2021年6月〜7月、心理学科「社会・産業基礎演習」の君塚洋一クラスでは、京都市右京区・太秦大映通り商店街を拠点に地域づくりを行うNPO法人「子育ては親育て・みのりのもり劇場」を訪問し、あわせてキャンパスに同法人の伊豆田千加理事長をお招きしてインタビュー調査を行いました。
この演習は心理学科「社会・産業プログラム」の2年生向け科目で、社会調査の基本を身につけ、心理学・社会学の学びを社会の現場でどう活かすかをイメージするフィールドワーク(現地探訪)を行います。
このクラスでは、文献講読やアンケート調査実習、地域の現場で住民の支援や内外の交流を行う専門家へのインタビューを通じて、社会生活においてどのように人とのつながりや居場所をつくり、お互いをケアしあって生きづらさを解消していけばよいかを考えています。
2009年に設立された「みのりのもり劇場」は、子育ての語り合いや親子のための延長保育の支援、フリーマーケットの開催、特産野菜を使ったコミュニティ・レストラン「キネマ・キッチン」の運営を手がける地域づくり団体です。あわせて、京野菜を活かした特産品の開発や、撮影所が集まる映画の街・太秦を語り継ぐ映画ミュージアムの運営も行うなど、親子にとどまらない住民の日常的な交流と地域の魅力や映画文化の発信の場づくりを行っています。
ゼミ生たちは、「キネマ・キッチン」で柴田弓理事から団体設立のいきさつや活動のあらましを伺ったのち、キャンパスに来訪された伊豆田理事長のレクチャーを聞き、たくさんの質問に縦横無尽に答えられる伊豆田さんから、社会や大学での人づきあいへの姿勢や居場所づくりについて数多くのヒントをいただきました。
●伊豆田千加さんへのインタビューについてのゼミ生のコメント(順不同)
伊豆田さんは「わくわくは力だ」をモットーに実にたくさんの活動をされ、その原動力には「人生を楽しもう」という価値観や「人の助けになりたい」という思いやりが強く感じられました。

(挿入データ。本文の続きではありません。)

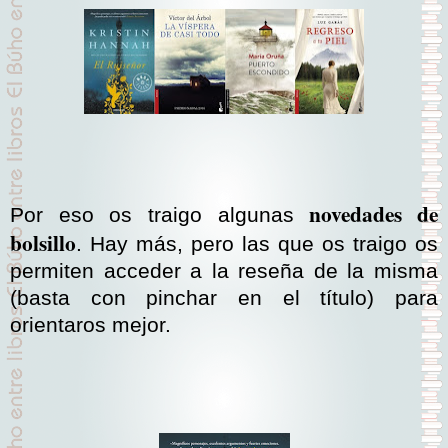
novedades de
Por eso os traigo algunas
bolsillo
. Hay más, pero las que os traigo os
permiten acceder a la reseña de la misma
(basta con pinchar en el título) para
orientaros mejor.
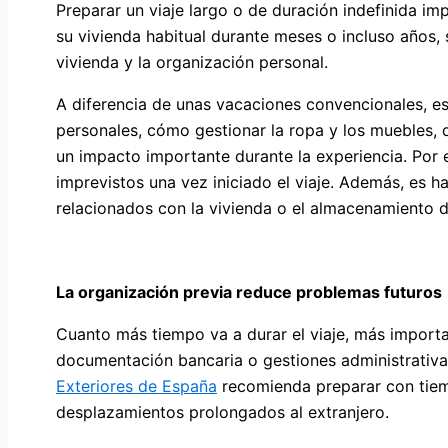
Preparar un viaje largo o de duración indefinida i
su vivienda habitual durante meses o incluso años,
vivienda y la organización personal.
A diferencia de unas vacaciones convencionales, est
personales, cómo gestionar la ropa y los muebles,
un impacto importante durante la experiencia. Por el
imprevistos una vez iniciado el viaje. Además, es 
relacionados con la vivienda o el almacenamiento d
La organización previa reduce problemas futuros
Cuanto más tiempo va a durar el viaje, más importan
documentación bancaria o gestiones administrativa
Exteriores de España
recomienda preparar con tiem
desplazamientos prolongados al extranjero.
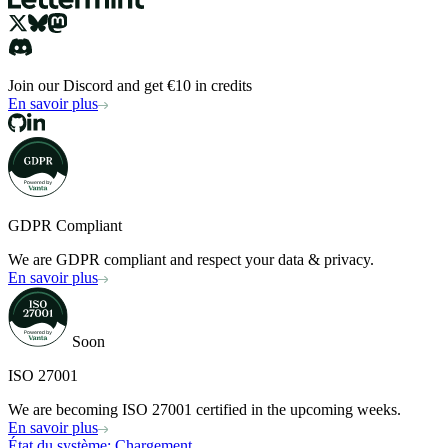
Join our Discord and get €10 in credits
En savoir plus
GDPR Compliant
We are GDPR compliant and respect your data & privacy.
En savoir plus
Soon
ISO 27001
We are becoming ISO 27001 certified in the upcoming weeks.
En savoir plus
État du système
: Chargement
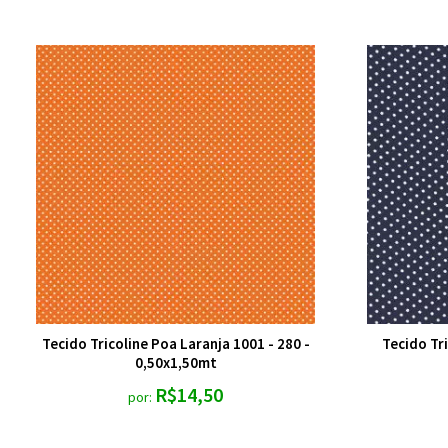
Tecido Tricoline Poa Laranja 1001 - 280 -
Tecido Tr
0,50x1,50mt
R$14,50
por:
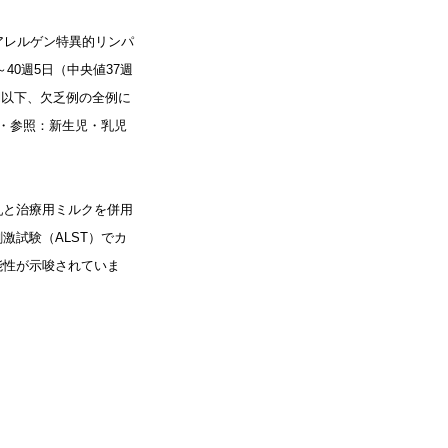
アレルゲン特異的リンパ
40週5日（中央値37週
/dl以下、欠乏例の全例に
典・参照：新生児・乳児
乳と治療用ミルクを併用
激試験（ALST）でカ
能性が示唆されていま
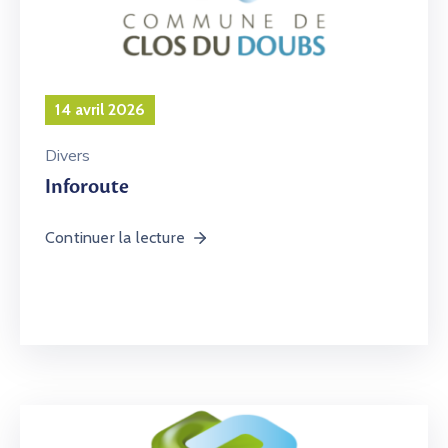
14 avril 2026
Divers
Inforoute
Continuer la lecture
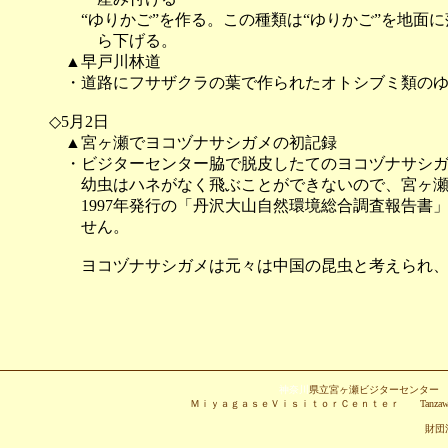
“ゆりかご”を作る。この種類は“ゆりかご”を地面に
ら下げる。
▲早戸川林道
・道路にフサザクラの葉で作られたオトシブミ類のゆ
◇5月2日
▲宮ヶ瀬でヨコヅナサシガメの初記録
・ビジターセンター脇で脱皮したてのヨコヅナサシガ
幼虫はハネがなく飛ぶことができないので、宮ヶ瀬
1997年発行の「丹沢大山自然環境総合調査報告書
せん。
ヨコヅナサシガメは元々は中国の昆虫と考えられ、
神奈川
県立宮ヶ瀬ビジターセンタ
ＭｉｙａｇａｓｅＶｉｓｉｔｏｒＣｅｎｔｅｒ Tanzawa-Oyama Quasi-N
財団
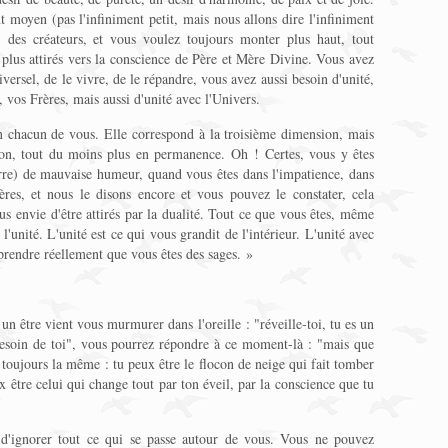
 moyen (pas l'infiniment petit, mais nous allons dire l'infiniment
des créateurs, et vous voulez toujours monter plus haut, tout
plus attirés vers la conscience de Père et Mère Divine. Vous avez
rsel, de le vivre, de le répandre, vous avez aussi besoin d'unité,
 vos Frères, mais aussi d'unité avec l'Univers.
en chacun de vous. Elle correspond à la troisième dimension, mais
ion, tout du moins plus en permanence. Oh ! Certes, vous y êtes
re) de mauvaise humeur, quand vous êtes dans l'impatience, dans
ères, et nous le disons encore et vous pouvez le constater, cela
us envie d'être attirés par la dualité. Tout ce que vous êtes, même
 l'unité. L'unité est ce qui vous grandit de l'intérieur. L'unité avec
rendre réellement que vous êtes des sages. »
un être vient vous murmurer dans l'oreille : "réveille-toi, tu es un
 besoin de toi", vous pourrez répondre à ce moment-là : "mais que
ra toujours la même : tu peux être le flocon de neige qui fait tomber
x être celui qui change tout par ton éveil, par la conscience que tu
'ignorer tout ce qui se passe autour de vous. Vous ne pouvez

親育て・子育てを前向きに楽しむ伊豆田さんが語られた「子どもにとってよい親は、町にとってもよい人」という言葉に納得しました。「自らの楽しいスイッチを入れられるのは自分だけ」とも話され、人に求めるよりも先に自分が気づいて行動に移すことでつながりはもっと広がっていくのだと学びました。
「自己効力感を高めるにはどうすればよいか」という質問に「今まで、たまたままわりの環境や大人たちがうまく作用しなかっただけで、あなたたちには十分力がある」と言ってくださり、少し救われたように思いました。
「自己効力感」を高め、自信をつけるには「小さな成功体験を積み重ねる」ことだというお話にとても共感しました。
「頼まれごとは試されごと」という言葉がとても印象に残りました。私自身も重く考えすぎるのではなく、自分やまわりが楽しいと思えることをしていきたいと思いました。
子育ての悩みを笑ってシェアする「どらりん劇場」の活動で、「教える」のではなく、あくまで本人に「気づかせ」、本人が自ら改善していくことが大切だと話されていたのが印象的でした。
「自分らしく生きればいい」という覚悟を持ち、人とつるまないけれどそこにいるだけでいい、というスタンスが地域でも広がれば、これこそが「ゆるくつながる」ことなんだと感じました。
伊豆田さんははじめから居場所やつながりをつくろうとしたのではなく、さまざまな活動を行っていくうちに結果として居場所やつながりができたと語っておられ、自分のやりたいことをこなしていくことの大切さがわかりました。